There are several reasons why you should take the testing serious and do them with maximum effort when your box has testing week(s). Most of the reasons, are similar to why you would test in school or at your job, but there are also a few others that are specific to sport.
Benchmarking is used by both athletes and coaches to track progress. You, as an athlete should be keeping a log or a record book of your workouts (especially lifting and benchmark WODs). When you test, you can look back in your records to see the progress you have made since the last testing. You may have improved on time, or increased weight. You may have went Rx this time where you scaled the last time you tested. Most of you know if you are improving in the box, but this puts an actual value on how much you are improving.
The coaches use benchmarking to see in what areas the members are improving the most/least. If the average mile run time went down considerably but the average snatch max stayed the same, the coaches (programmer) can make adjustments in order to balance things out.
Finding your strengths and weaknesses
This goes hand and hand with benchmarking. If you are not tracking your results, it is very difficult to know exactly where you are strong and/or weak. In a typical box, you will test every 3-4 months in various movement and benchmark WODs. You may find that in you initial testing when you started CrossFit, you were not very good at pull ups but you very strong in your CrossFit Total. The next time around you were decent at pull ups, still strong at CrossFit Total but your Olympic lifts were not as high as you would like. Strengths and weaknesses will always be changing for as long as you CrossFit. Even though the top CrossFit athletes are good at many aspects of CrossFit, they all still have weaknesses.
After testing is complete, and you are done recording your results, you can use the numbers to set goals for yourself. Your goals can be to increase weight, have a faster time, or to complete WODs at Rx instead of scaled. Whatever the goals are that you set, make sure they are specific. Don't just say you want to 'increase squat weight'. How much do you want to increase is by? Don't say, 'reduce Fran time.' How fast do you want to do it?

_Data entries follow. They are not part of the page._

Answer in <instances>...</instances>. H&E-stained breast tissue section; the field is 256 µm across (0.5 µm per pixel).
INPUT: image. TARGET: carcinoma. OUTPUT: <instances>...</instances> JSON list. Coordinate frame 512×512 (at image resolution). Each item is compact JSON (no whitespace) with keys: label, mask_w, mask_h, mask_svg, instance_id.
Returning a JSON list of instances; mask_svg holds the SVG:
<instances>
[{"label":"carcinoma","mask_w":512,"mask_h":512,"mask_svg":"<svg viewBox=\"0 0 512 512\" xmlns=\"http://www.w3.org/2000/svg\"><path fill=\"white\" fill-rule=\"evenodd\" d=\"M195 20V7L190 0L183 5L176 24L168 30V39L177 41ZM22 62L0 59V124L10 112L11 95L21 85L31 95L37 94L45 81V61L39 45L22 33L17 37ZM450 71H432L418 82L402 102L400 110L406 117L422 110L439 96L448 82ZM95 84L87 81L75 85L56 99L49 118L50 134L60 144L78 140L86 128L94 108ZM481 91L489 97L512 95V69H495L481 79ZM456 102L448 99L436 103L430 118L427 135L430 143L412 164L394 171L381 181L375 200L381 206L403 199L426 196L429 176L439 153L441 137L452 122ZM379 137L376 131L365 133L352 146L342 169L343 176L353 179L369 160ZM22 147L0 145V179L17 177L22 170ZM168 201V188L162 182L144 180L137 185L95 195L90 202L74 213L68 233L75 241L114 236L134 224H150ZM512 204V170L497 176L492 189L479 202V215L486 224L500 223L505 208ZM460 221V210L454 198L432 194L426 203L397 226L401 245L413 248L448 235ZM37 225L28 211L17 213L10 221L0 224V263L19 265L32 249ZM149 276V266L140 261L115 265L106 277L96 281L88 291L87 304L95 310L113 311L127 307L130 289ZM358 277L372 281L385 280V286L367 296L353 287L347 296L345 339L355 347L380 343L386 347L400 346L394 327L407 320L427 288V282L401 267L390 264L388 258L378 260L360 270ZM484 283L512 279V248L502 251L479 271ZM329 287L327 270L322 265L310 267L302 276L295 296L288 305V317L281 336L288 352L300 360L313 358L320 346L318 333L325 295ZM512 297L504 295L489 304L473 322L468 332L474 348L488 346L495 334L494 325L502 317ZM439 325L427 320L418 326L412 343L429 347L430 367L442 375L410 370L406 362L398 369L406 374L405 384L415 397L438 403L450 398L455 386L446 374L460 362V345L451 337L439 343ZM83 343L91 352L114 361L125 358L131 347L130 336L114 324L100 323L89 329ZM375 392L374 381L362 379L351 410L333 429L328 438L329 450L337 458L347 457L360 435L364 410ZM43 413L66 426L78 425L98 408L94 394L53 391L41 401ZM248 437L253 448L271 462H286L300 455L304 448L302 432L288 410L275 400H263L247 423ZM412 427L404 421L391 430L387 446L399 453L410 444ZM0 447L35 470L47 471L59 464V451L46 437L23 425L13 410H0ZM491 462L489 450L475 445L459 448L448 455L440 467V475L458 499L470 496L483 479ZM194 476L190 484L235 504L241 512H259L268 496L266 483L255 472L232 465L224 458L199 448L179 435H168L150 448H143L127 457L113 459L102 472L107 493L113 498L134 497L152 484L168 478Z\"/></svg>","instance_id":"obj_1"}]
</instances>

By setting specific numbers for your goals, it creates an extra motivation for yourself. If you say, 'increase weight', then you don't really have to work much harder to get a five pound personal record. However, if you say increase my squat from 275 to 300 then you have a specific goal and you know you need to work hard and push yourself to get the goal.
Weights for Lifting and WODs
In many lifting programs in the box, it is important to know what weight to use. Your program may use percentages for each set or they may say, 'work to heavy sets'. Either way, if you don't know what your max, then how will you know what percentage to use or how to go heavy without going too heavy?
Knowing your numbers will also help you choose weights for some WODs. If your max deadlift is 235, and the WOD Rx weight is 255, you may want to consider dropping the weight in order to complete the WOD successfully. The opposite may also occur though. You may think you are not very good at front squat so you usually scale the weight for all WODs with front squats. However, when you tested, your one rep max weight was 50 pounds above most Rx WOD weight.
Pushing yourself to another level
Lastly, when you show up to test, it can bring your intensity to another level. In a way, it is almost acts like a competition. You may be competing with other friends, others in your class or on the board, but mostly it is competing against yourself. If you know your previous numbers, you are competing to beat that number. Because of the environment this creates, your adrenaline will pump through those veins, you will push yourself to another level. This intensity is well above the intensity you bring to most daily WODs.
There are several reasons why you should participate in your boxes Testing Week (s). Don't cherry pick those benchmarks you are not good at or you don't want to complete. That typically means that is a weakness and you should be working on those weaknesses. Choose why you ARE going to give it your best effort. Show up to class, focus on the WOD, do the best you possibly can, record those results, then set new goals! This will help you become stronger, faster and fit.